Gary Ng, senior economist at Natixis Corporate and Investment Bank, told the Reuters agency that investors might be worried about Silicon Valley Bank and Credit Suisse for different reasons, but both suffered from the side effect of high-interest rates.
“The underlying economic stress may emerge more frequently … and it is possible to see more black swans in an uncertain environment,” he said.
The Swiss lender’s latest move came after CEO Ulrich Koerner said in an interview earlier on Wednesday that the bank’s “capital, our liquidity basis is ver,y very strong.”
He insisted: “We fulfil and overshoot basically all regulatory requirements.”
Credit Suisse Group last month reported its biggest annual loss since the 2008 global financial crisis after rattled clients pulled billions of dollars from the bank. It warned that a further “substantial” loss would come this year.

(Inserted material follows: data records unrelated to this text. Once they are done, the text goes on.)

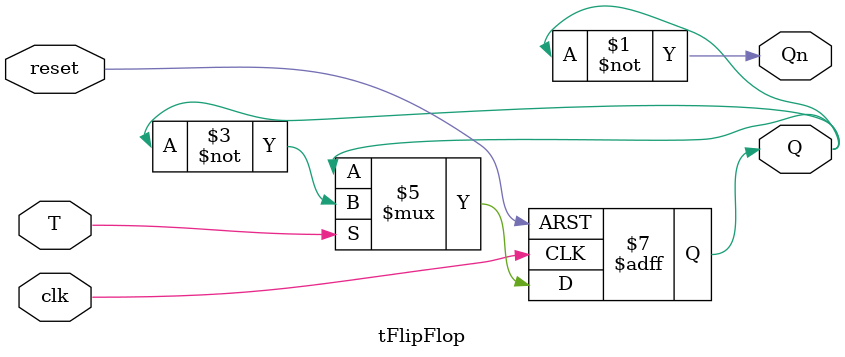
<source format=v>

/*
Bảng trạng thái T Flip-Flop
Clock (cạnh ↑)	    Reset	    T	    Q (hiện tại)	    Q (kế tiếp)	    Giải thích
↑	                1	        X	        X	                0	        Reset chủ động, Q luôn = 0
↑	                0	        0	        Q	                Q	        T = 0 → Giữ nguyên trạng thái
↑	                0	        1	        0	                1	        T = 1 → Q đổi trạng thái
↑	                0	        1	        1	                0	        T = 1 → Q đổi trạng thái
*/

`timescale 1ns/1ps   // Định nghĩa đơn vị thời gian mô phỏng

module tFlipFlop (
    input wire T,       // Ngõ vào T
    input wire clk,     // Ngõ vào clock
    input wire reset,   // Ngõ vào reset (mức cao, async)
    output reg Q,       // Ngõ ra Q
    output wire Qn      // Ngõ ra đảo Q
);

    // Qn là đảo của Q
    assign Qn = ~Q;

    // Flip-Flop T: tác động cạnh lên của clock hoặc reset
    always @(posedge clk or posedge reset) begin
        if (reset) 
            Q <= 1'b0;              // Reset Q = 0
        else if (T) 
            Q <= ~Q;                // Toggle Q nếu T = 1
        else 
            Q <= Q;                 // Giữ nguyên nếu T = 0
    end

endmodule

/*
C2: 
`timescale 1ns/1ps   // Định nghĩa đơn vị thời gian mô phỏng

module tFlipFlop (
    input wire T,       // Ngõ vào T
    input wire clk,     // Ngõ vào clock
    output reg Q,       // Ngõ ra Q
    output wire Qn      // Ngõ ra đảo Q
);

    initial begin
        Q = 1;
        Qn = 0;
    end

    always @ (posedge clk) begin
        Q = ~Q;
        Qn = !Qn;
    end

endmodule
*/
</source>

The bank, Switzerland’s second biggest, has begun a major overhaul of its business, cutting costs and jobs to revive its fortunes, including creating a separate business for its investment bank under the CS First Boston brand. The bank raised 4 billion Swiss francs from investors in December.
On Wednesday, it also announced offers for senior debt securities for cash of up to 3 billion francs.
The bank said it had also accelerated cost cuts and was well on track to deliver 2.5 billion francs of cost-base reductions by 2025, including 1.2 billion francs in 2023.